Anne felt Madame de Motteville, sitting beside her, stiffen. “You’re overwrought,” said Anne, reeling a little at Henriette’s defiance. “That’s why I take you from court. To divert you. You aren’t thinking clearly just now.”

“I am here only because Monsieur asked me. I obey him in all ways, even if you don’t believe it.” With that, Henriette turned her head to look out the window.

Catherine watched Anne with an arrogant glee.

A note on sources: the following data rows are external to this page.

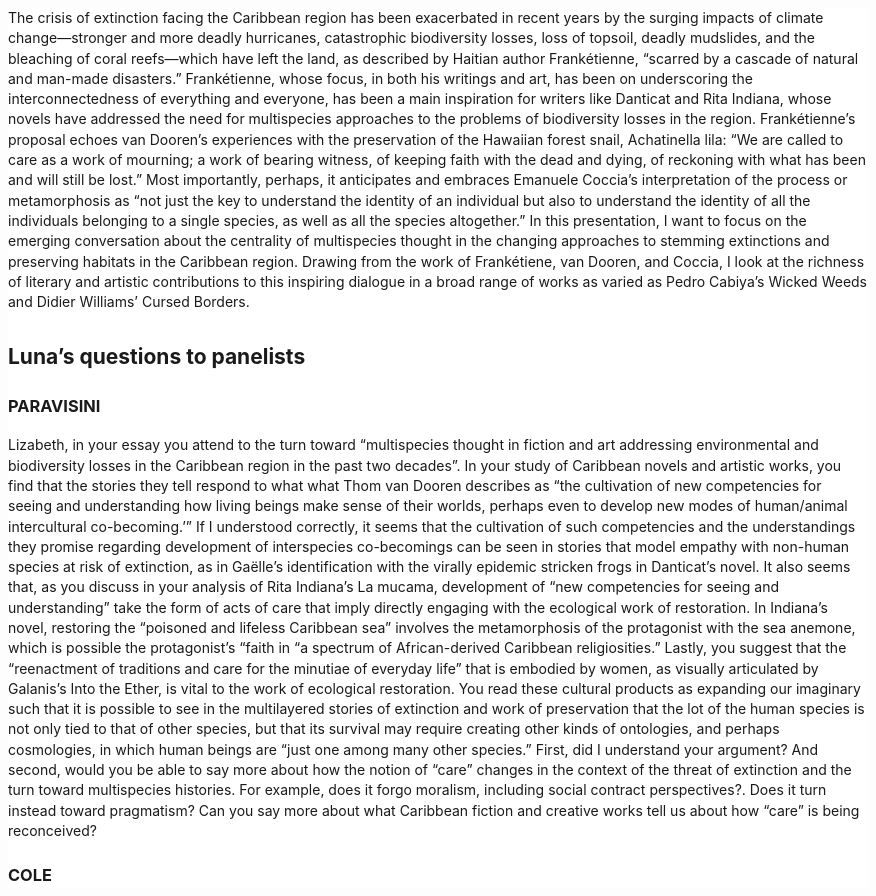 The crisis of extinction facing the Caribbean region has been exacerbated in recent years by the surging impacts of climate change—stronger and more deadly hurricanes, catastrophic biodiversity losses, loss of topsoil, deadly mudslides, and the bleaching of coral reefs—which have left the land, as described by Haitian author Frankétienne, “scarred by a cascade of natural and man-made disasters.” Frankétienne, whose focus, in both his writings and art, has been on underscoring the interconnectedness of everything and everyone, has been a main inspiration for writers like Danticat and Rita Indiana, whose novels have addressed the need for multispecies approaches to the problems of biodiversity losses in the region. Frankétienne’s proposal echoes van Dooren’s experiences with the preservation of the Hawaiian forest snail, Achatinella lila: “We are called to care as a work of mourning; a work of bearing witness, of keeping faith with the dead and dying, of reckoning with what has been and will still be lost.” Most importantly, perhaps, it anticipates and embraces Emanuele Coccia’s interpretation of the process or metamorphosis as “not just the key to understand the identity of an individual but also to understand the identity of all the individuals belonging to a single species, as well as all the species altogether.”
In this presentation, I want to focus on the emerging conversation about the centrality of multispecies thought in the changing approaches to stemming extinctions and preserving habitats in the Caribbean region. Drawing from the work of Frankétiene, van Dooren, and Coccia, I look at the richness of literary and artistic contributions to this inspiring dialogue in a broad range of works as varied as Pedro Cabiya’s Wicked Weeds and Didier Williams’ Cursed Borders.

## Luna’s questions to panelists

### PARAVISINI

Lizabeth, in your essay you attend to the turn toward “multispecies thought in fiction and art addressing environmental and biodiversity losses in the Caribbean region in the past two decades”. In your study of Caribbean novels and artistic works, you find that the stories they tell respond to what what Thom van Dooren describes as “the cultivation of new competencies for seeing and understanding how living beings make sense of their worlds, perhaps even to develop new modes of human/animal intercultural co-becoming.’” If I understood correctly, it seems that the cultivation of such competencies and the understandings they promise regarding development of interspecies co-becomings can be seen in stories that model empathy with non-human species at risk of extinction, as in Gaëlle’s identification with the virally epidemic stricken frogs in Danticat’s novel. It also seems that, as you discuss in your analysis of Rita Indiana’s La mucama, development of “new competencies for seeing and understanding” take the form of acts of care that imply directly engaging with the ecological work of restoration. In Indiana’s novel, restoring the “poisoned and lifeless Caribbean sea” involves the metamorphosis of the protagonist with the sea anemone, which is possible the protagonist’s “faith in “a spectrum of African-derived Caribbean religiosities.” Lastly, you suggest that the “reenactment of traditions and care for the minutiae of everyday life” that is embodied by women, as visually articulated by Galanis’s Into the Ether, is vital to the work of ecological restoration. You read these cultural products as expanding our imaginary such that it is possible to see in the multilayered stories of extinction and work of preservation that the lot of the human species is not only tied to that of other species, but that its survival may require creating other kinds of ontologies, and perhaps cosmologies, in which human beings are “just one among many other species.” First, did I understand your argument? And second, would you be able to say more about how the notion of “care” changes in the context of the threat of extinction and the turn toward multispecies histories. For example, does it forgo moralism, including social contract perspectives?. Does it turn instead toward pragmatism? Can you say more about what Caribbean fiction and creative works tell us about how “care” is being reconceived?

### COLE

This was off to a bad beginning. Anne looked down at her hands, held tightly together so that she would not put them around Henriette’s throat and strangle her, after, of course, she had strangled Catherine.

T
HE OTHERS LEFT
behind, Louis galloped toward his stables, and when the buildings were in sight, he pulled the reins of his horse, his mind playing, as it always did, over the business of his kingdom. The Dutch had fifteen thousand merchant vessels in their fleet. France had twenty, and that number was both war and merchant ships. How to rebuild? The other thought in his mind was Henriette. What if his mother, his mother’s clever friend, should convince her not to love him? How would he endure?

An elderly groom limped out to take the reins of his horse. “Left them in the dust, didn’t you, your majesty?” he said. Others could be seen in the distance galloping forward. “Well, if I were riding that handsome beast, I’d do the same.”

“So, you give tribute to the horse and not to its rider’s skill?”

“Now, now, sire, I didn’t say naught about skill. Everyone knows you could ride a whirlwind. It’s just that’s a fine fellow you’re on. He keeps the grooms hopping, he does. Likes to kick a man now and then.”

“He’s Spanish.”

“Don’t I know? That’s why he kicks, I say. We may be at peace, but a Spaniard never stops fighting. They’ll lash out in death.”

The others were close now. Louis expected a musketeer in the lead, and several were, but alongside them was Guy.

“Sire,” called Guy, as he reached Louis and trotted his horse in a circle around him. “I didn’t hear the signal for a race to begin.”

“I didn’t give it.”

Guy laughed. “That is one beautiful horse. I might have beaten you if I’d had a better mount.”

“Just what I was thinking,” said Louis.

Some distance away, Philippe leapt from his horse and threw the reins toward a groom. “You didn’t give a signal to begin. That isn’t fair,” he called.

“Keep him occupied,” Louis said to Guy, “as you so well know how to do.”

Guy’s jaw clenched. Louis was beginning to push at everyone; a space around him was widening into an unseen circle into which no one could step. He was beginning, really, to become king. In all the time Guy had been at court, that role had been a ghost, Louis’s father indecisive off a battlefield, and Louis himself deferring to the cardinal and to his mother. He stared after this man, this king, walking away from him toward the palace, this boyhood friend whom all the court said he so favored, to whom he had never yielded an inch. He had yielded to Madame. Did Louis really expect him to yield all?

T
HE CARRIAGE ROLLED
into the gravel courtyard of the duchess’s estate, and Marie, the Duchess of Chevreuse—a true legend in her time, married or lover to the most important men in the kingdom, once superintendent of the household of the very queen who now came to visit her—stood waiting on the château’s stone steps. At the sight of the carriage, she ran down the steps with the grace of a girl and curtsied and then kissed Anne on her cheeks when the queen mother descended from the carriage.